Dr. Phil Wiseman and his colleagues at the University of Southampton set out to test this claim directly. What they found was that the error lay not in decades of accepted measurements, but in the South Korean paper itself. The researchers had indeed miscalculated stellar ages. More critically, they had failed to apply a standard correction that modern cosmology uses routinely: accounting for the mass of the host galaxies in which supernovae occur. This is not a minor detail. The mass of a galaxy affects how its light reaches us, and ignoring it introduces systematic bias into the entire analysis.
When Wiseman's team recalibrated the supernovae data, applying these corrections and using proper age estimates, the evidence for cosmic acceleration remained, as Riess put it, "remarkably consistent." The universe is still accelerating. Dark energy is still real. The mystery of what dark energy actually is—why it exists, how it works, whether it is truly constant or changes over time—remains unsolved. But at least the field can stop wondering whether the phenomenon itself is an illusion.
What struck several of the researchers was not the challenge itself, but what it revealed about how science works. Mark Sullivan, also from Southampton, noted that questioning accepted theories is essential to progress. Brodie Popovic added that the episode had forced the team to revisit their assumptions from the ground up, to verify that they understood not just the data but the physics underlying it. In that sense, the South Korean paper, despite its errors, served a purpose. It prompted a careful reexamination of one of cosmology's cornerstones. And that reexamination confirmed the cornerstone was sound.
Notable Quotes
The previous and well accepted measurements were, in fact, fine and our current understanding of the fate of the universe remains robust.— Dr. Phil Wiseman, University of Southampton
When we calibrate these supernovae, accounting for different host environments and populations, the evidence for cosmic acceleration remains remarkably consistent.— Professor Adam Riess
The Hearth Conversation Another angle on the story
So the South Korean team wasn't just wrong—they made a specific, identifiable mistake?
Two of them, actually. They miscalculated how old the stars were, and they left out a standard correction for galaxy mass. Both errors pushed their results in the same direction, making acceleration look like deceleration.
And this matters because?
Because if you get the age wrong, you get the brightness wrong, and if you get the brightness wrong, you misread the distance. The whole chain of inference breaks.

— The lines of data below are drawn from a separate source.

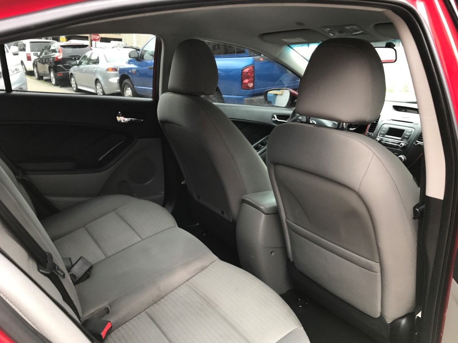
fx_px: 370
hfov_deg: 63.4
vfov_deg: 49.7
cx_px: 229
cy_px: 172
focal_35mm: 28
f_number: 1.8
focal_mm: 3.99
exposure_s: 1/90
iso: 40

But couldn't there be something to their core idea—that we've been systematically fooled all along?
That's the thing. Riess and Schmidt have been studying this for nearly thirty years. Thousands of other astronomers have checked their work. If there were a systematic error that fundamental, someone would have caught it by now.
So what's left to figure out?
Everything, really. We know dark energy exists and it's accelerating the universe. We have no idea what it is. Is it a property of space itself? Does it change over time? Is our theory of gravity incomplete? Those are the real questions.
And this rebuttal closes the door on doubt?
It closes the door on this particular doubt. But that's how science is supposed to work—you challenge, you test, you either confirm or overturn. In this case, we confirmed.